Return all of the material exactly; no line may be dropped.

Records to process:
################
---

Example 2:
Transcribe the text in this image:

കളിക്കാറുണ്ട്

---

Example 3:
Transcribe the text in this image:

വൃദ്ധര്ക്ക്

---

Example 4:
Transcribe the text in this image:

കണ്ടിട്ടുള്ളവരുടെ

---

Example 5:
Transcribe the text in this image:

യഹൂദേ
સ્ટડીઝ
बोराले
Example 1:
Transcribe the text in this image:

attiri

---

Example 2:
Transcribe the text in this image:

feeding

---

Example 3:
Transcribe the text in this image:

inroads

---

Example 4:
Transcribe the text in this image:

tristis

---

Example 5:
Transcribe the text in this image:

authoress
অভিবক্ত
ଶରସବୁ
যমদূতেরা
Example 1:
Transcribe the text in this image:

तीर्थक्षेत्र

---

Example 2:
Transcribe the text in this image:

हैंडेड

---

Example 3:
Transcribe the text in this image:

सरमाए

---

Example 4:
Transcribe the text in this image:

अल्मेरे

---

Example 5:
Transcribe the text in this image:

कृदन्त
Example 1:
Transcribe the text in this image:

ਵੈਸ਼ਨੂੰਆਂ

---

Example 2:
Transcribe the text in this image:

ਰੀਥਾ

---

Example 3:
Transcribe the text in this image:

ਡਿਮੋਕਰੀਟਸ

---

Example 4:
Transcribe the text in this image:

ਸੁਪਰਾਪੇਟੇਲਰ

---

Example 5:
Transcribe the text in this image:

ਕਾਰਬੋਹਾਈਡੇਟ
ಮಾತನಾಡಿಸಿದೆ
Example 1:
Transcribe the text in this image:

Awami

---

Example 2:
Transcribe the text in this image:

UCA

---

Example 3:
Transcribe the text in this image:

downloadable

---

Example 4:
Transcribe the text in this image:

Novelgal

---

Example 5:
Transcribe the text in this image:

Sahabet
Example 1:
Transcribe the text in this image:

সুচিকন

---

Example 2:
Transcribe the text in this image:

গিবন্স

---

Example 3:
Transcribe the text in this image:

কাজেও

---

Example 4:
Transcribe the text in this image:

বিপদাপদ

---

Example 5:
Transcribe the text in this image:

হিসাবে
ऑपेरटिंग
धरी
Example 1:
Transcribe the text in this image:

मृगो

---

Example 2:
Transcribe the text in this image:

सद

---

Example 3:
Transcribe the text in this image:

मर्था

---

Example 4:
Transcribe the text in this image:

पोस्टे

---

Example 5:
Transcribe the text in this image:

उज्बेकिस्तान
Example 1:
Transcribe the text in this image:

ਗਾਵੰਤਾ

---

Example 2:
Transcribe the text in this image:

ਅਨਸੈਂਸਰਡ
################
Output for this exercise:
---

Example 2:
Transcribe the text in this image:

കളിക്കാറുണ്ട്

---

Example 3:
Transcribe the text in this image:

വൃദ്ധര്ക്ക്

---

Example 4:
Transcribe the text in this image:

കണ്ടിട്ടുള്ളവരുടെ

---

Example 5:
Transcribe the text in this image:

യഹൂദേ
સ્ટડીઝ
बोराले
Example 1:
Transcribe the text in this image:

attiri

---

Example 2:
Transcribe the text in this image:

feeding

---

Example 3:
Transcribe the text in this image:

inroads

---

Example 4:
Transcribe the text in this image:

tristis

---

Example 5:
Transcribe the text in this image:

authoress
অভিবক্ত
ଶରସବୁ
যমদূতেরা
Example 1:
Transcribe the text in this image:

तीर्थक्षेत्र

---

Example 2:
Transcribe the text in this image:

हैंडेड

---

Example 3:
Transcribe the text in this image:

सरमाए

---

Example 4:
Transcribe the text in this image:

अल्मेरे

---

Example 5:
Transcribe the text in this image:

कृदन्त
Example 1:
Transcribe the text in this image:

ਵੈਸ਼ਨੂੰਆਂ

---

Example 2:
Transcribe the text in this image:

ਰੀਥਾ

---

Example 3:
Transcribe the text in this image:

ਡਿਮੋਕਰੀਟਸ

---

Example 4:
Transcribe the text in this image:

ਸੁਪਰਾਪੇਟੇਲਰ

---

Example 5:
Transcribe the text in this image:

ਕਾਰਬੋਹਾਈਡੇਟ
ಮಾತನಾಡಿಸಿದೆ
Example 1:
Transcribe the text in this image:

Awami

---

Example 2:
Transcribe the text in this image:

UCA

---

Example 3:
Transcribe the text in this image:

downloadable

---

Example 4:
Transcribe the text in this image:

Novelgal

---

Example 5:
Transcribe the text in this image:

Sahabet
Example 1:
Transcribe the text in this image:

সুচিকন

---

Example 2:
Transcribe the text in this image:

গিবন্স

---

Example 3:
Transcribe the text in this image:

কাজেও

---

Example 4:
Transcribe the text in this image:

বিপদাপদ

---

Example 5:
Transcribe the text in this image:

হিসাবে
ऑपेरटिंग
धरी
Example 1:
Transcribe the text in this image:

मृगो

---

Example 2:
Transcribe the text in this image:

सद

---

Example 3:
Transcribe the text in this image:

मर्था

---

Example 4:
Transcribe the text in this image:

पोस्टे

---

Example 5:
Transcribe the text in this image:

उज्बेकिस्तान
Example 1:
Transcribe the text in this image:

ਗਾਵੰਤਾ

---

Example 2:
Transcribe the text in this image:

ਅਨਸੈਂਸਰਡ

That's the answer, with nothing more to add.